---- GIVEN ENTRIES
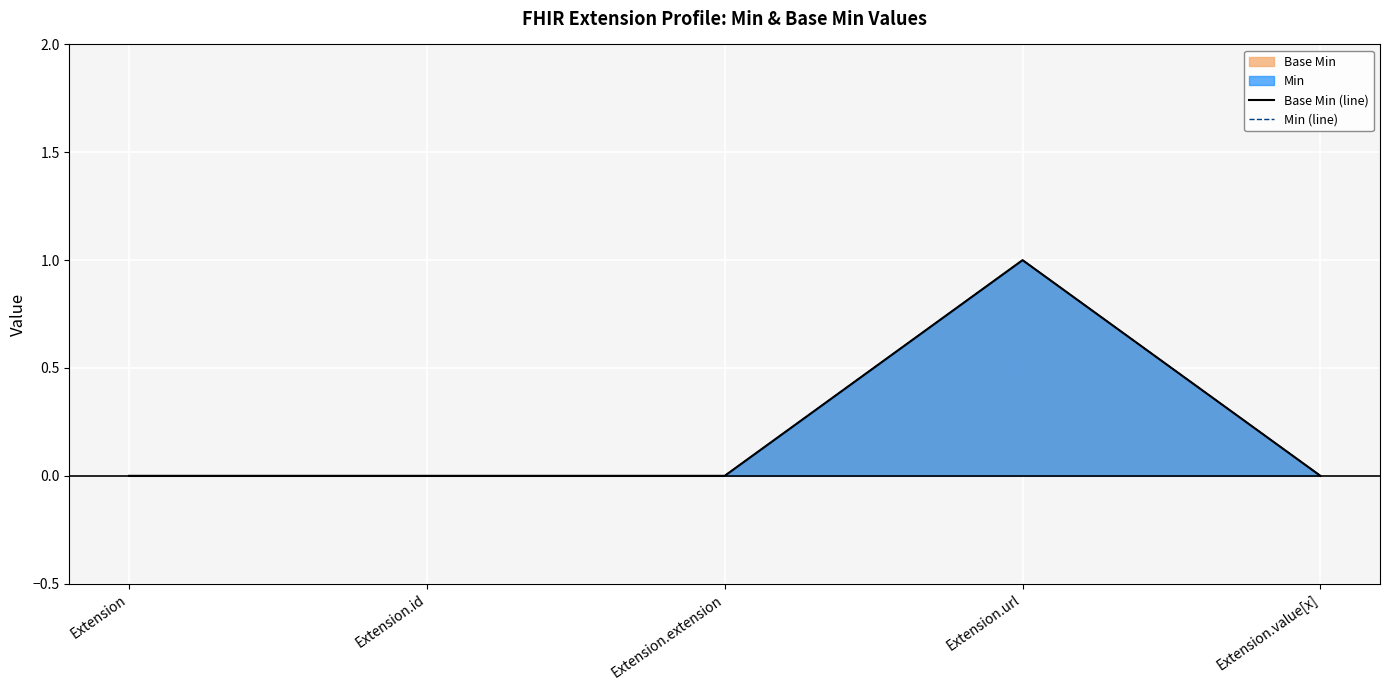

At how many categories does at least one series exceed 0?

1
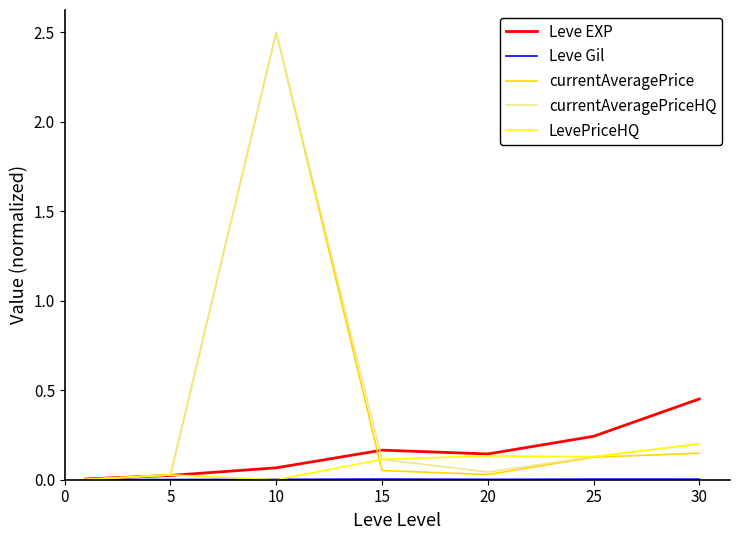

What is the greatest value displayed?

2.5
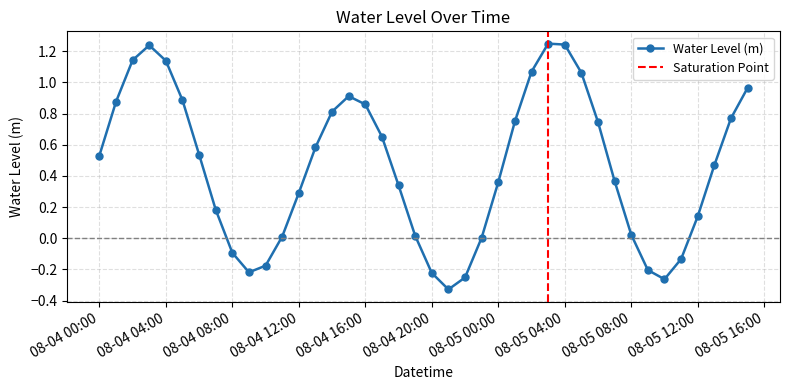

In Water Level (m), how many points are lower than both neighbors (excluding endpoints)?

3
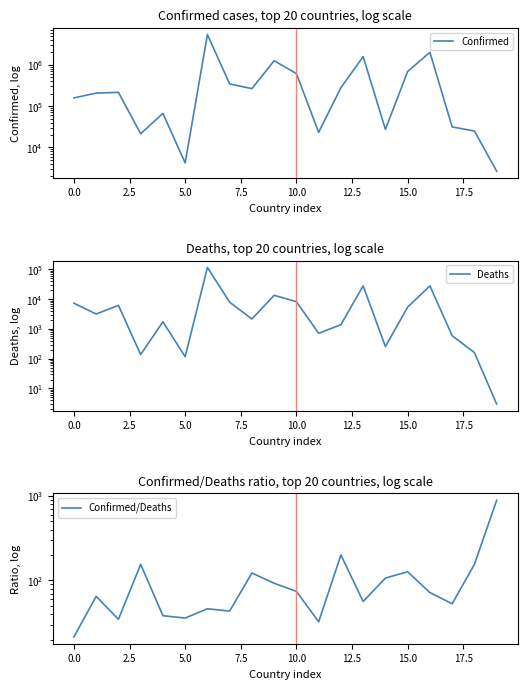

Between 11 and 18, which series saw the biggest shift?

Confirmed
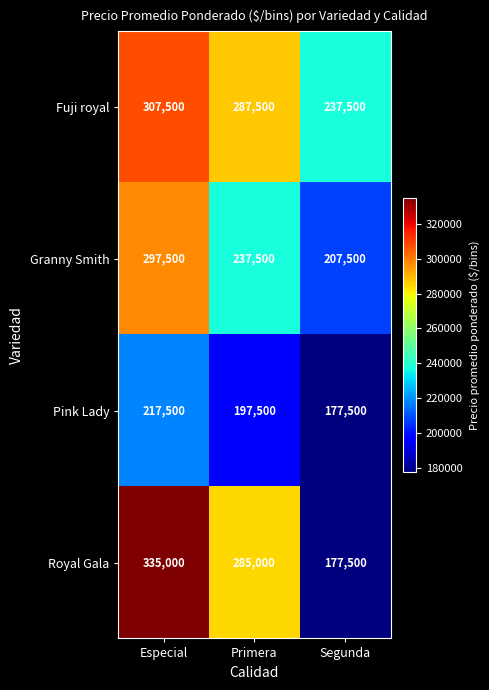

What is the difference between the maximum and minimum values in the Granny Smith series?

90000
--------
- PROMPT
Turn the data above into a Markdown table with the columns Row and Text, giving each non-blank line a row number and leaving out the pictures.

- OUTPUT OF THE TASK
| Row | Text |
|---|---|
| 1 | At how many categories does at least one series exceed 0? |
| 2 | 1 |
| 3 | What is the greatest value displayed? |
| 4 | 2.5 |
| 5 | In Water Level (m), how many points are lower than both neighbors (excluding endpoints)? |
| 6 | 3 |
| 7 | Between 11 and 18, which series saw the biggest shift? |
| 8 | Confirmed |
| 9 | What is the difference between the maximum and minimum values in the Granny Smith series? |
| 10 | 90000 |